Consulting Call Transcript (August 18, 2025)
SemiconSam Original Report
I’ll start this call with Nomura’s analysis.
Nomura stated the following in a recent report:
Nvidia will occupy 60% of TSMC’s CoWoS capacity in 2026.
Originally, Nvidia was expected to account for less than 50% of CoWoS capacity in 2026.
However, Nvidia moved to make more aggressive reservations—why?
This is interpreted as an attempt to suppress ASIC production.
In other words, because TSMC’s capacity is limited, by overbooking Nvidia is effectively using cash to block competitors from producing their chips. (It has been confirmed that Nvidia paid TSMC a considerable advance to secure a large share of CoWoS output.)
On top of that, remember how talk of Nvidia cutting CoWoS output in the first half of this year shook its share price?
This means Nvidia also overbooked CoWoS this year. Then, when it actually came time to place orders, Nvidia canceled part of its CoWoS reservations, and a flood of negative rumors erupted across the supply chain.

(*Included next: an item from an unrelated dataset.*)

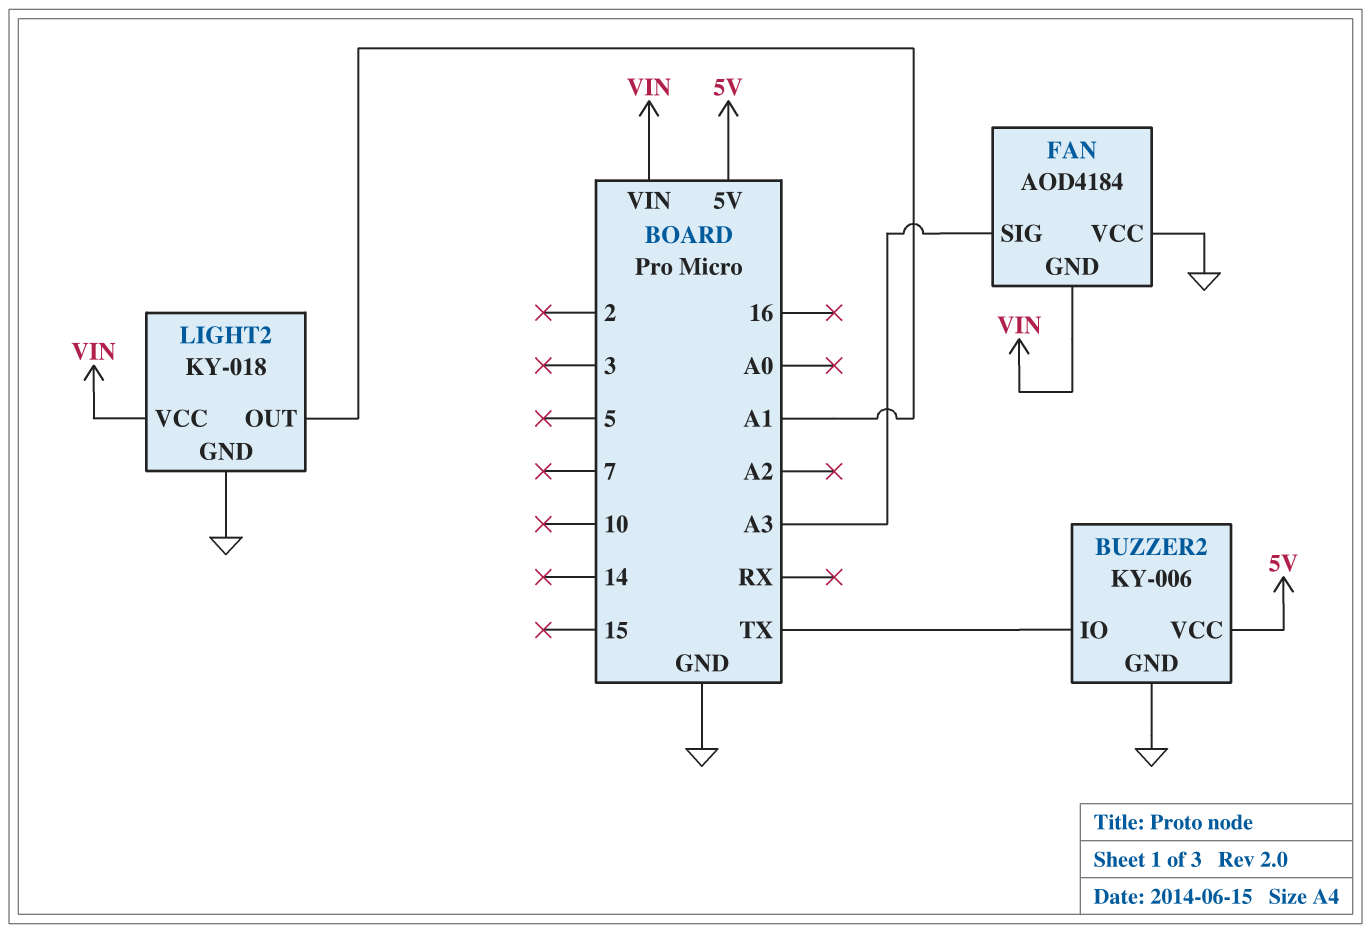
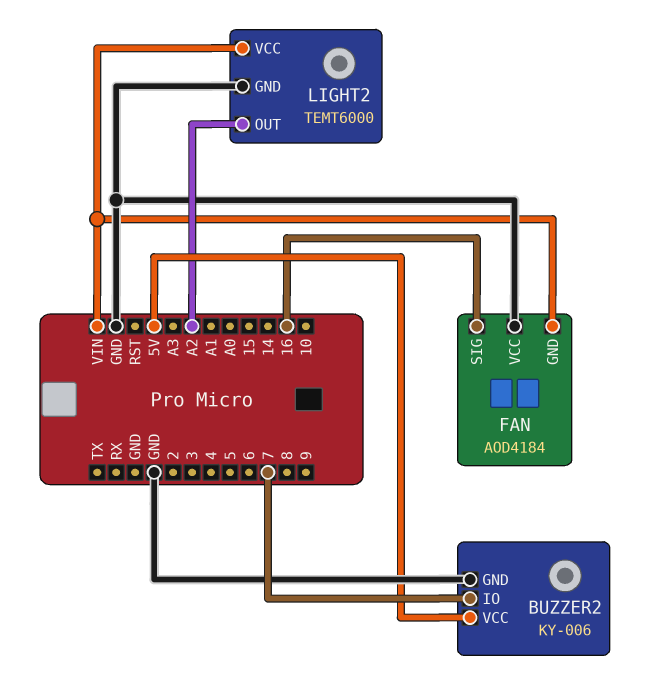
BUZZER2 pin IO: TX -> 7
FAN pin SIG: A3 -> 16
LIGHT2: KY-018 -> TEMT6000
LIGHT2 pin OUT: A1 -> A2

Naive investors fell for this, sold Nvidia, and incurred a fairly large opportunity cost.
Next year, Nvidia will surely cut CoWoS as well. Otherwise, chips could exceed supply. That could place too heavy an inventory burden on server ODMs.
That doesn’t mean Nvidia will lower prices when inventory increases.
When inventory increases, Nvidia chooses to spend money to eliminate inventory rather than cut prices.
Next, I’ll share my thoughts on Morgan Stanley’s TCO report.
Frankly speaking… judged purely as a report, one cannot deny that a great deal of effort went into it.
However, I see several flaws.
First, an equipment utilization rate (UTR) of 70% doesn’t make sense.
In the real market, unit economics vary with enterprise contracts, bundled services, and ad subsidies, and utilization varies widely—from below 50% to above 80% depending on workloads and SLAs.
It’s locked into a single utilization scenario, so sensitivity analysis can be seen as lacking.
Second, while the report applies MLPerf inference benchmarks with FP16 standardized for performance estimation, real-world inference differs substantially due to FP8/FP4, sparse compute, KV cache, and serving software optimizations.
Also, the assumption of fixing input/output tokens at 1024 fails to reflect realistic workload distributions such as short queries, tool calls, and RAG.
The report’s premise of linear scaling (8× rack expansion ⇒ 8× TPS) likewise appears to be an optimistic estimate that underestimates network, synchronization, and scheduling overheads.
Third, it applies 4-year depreciation for hardware and 10-year depreciation for data center infrastructure. In reality, AI accelerator generation cycles are 12–18 months, so residual value declines much faster.
In addition, grid build-out, cooling infrastructure, land/regulatory costs vary greatly by region, so the assumption that 100MW = $1 billion is a highly simplified one.
Operating costs such as personnel, software licenses, security/compliance, and network egress are largely excluded, so there’s a high likelihood that TCO has been systematically understated.
Fourth, it views the value of ASIC chips through an overly distorted lens.
By homogenizing structures where R&D, IP reuse, and software bundle value differ—such as merchant GPU vendors like Nvidia versus in-house ASICs at AWS/Google—the actual price signals are made to look distorted.
In conclusion, it’s an analytical attempt worth referencing, but applying it to reality requires far more high-dimensional modeling.
This report can be seen as a meaningful first step toward quantifying the cost structure of an AI inference factory.
However, by simplifying or omitting multiple factors—price, utilization, performance, depreciation, operating costs, cooling, and supply chain constraints—it’s risky to use as-is for real investment decision-making.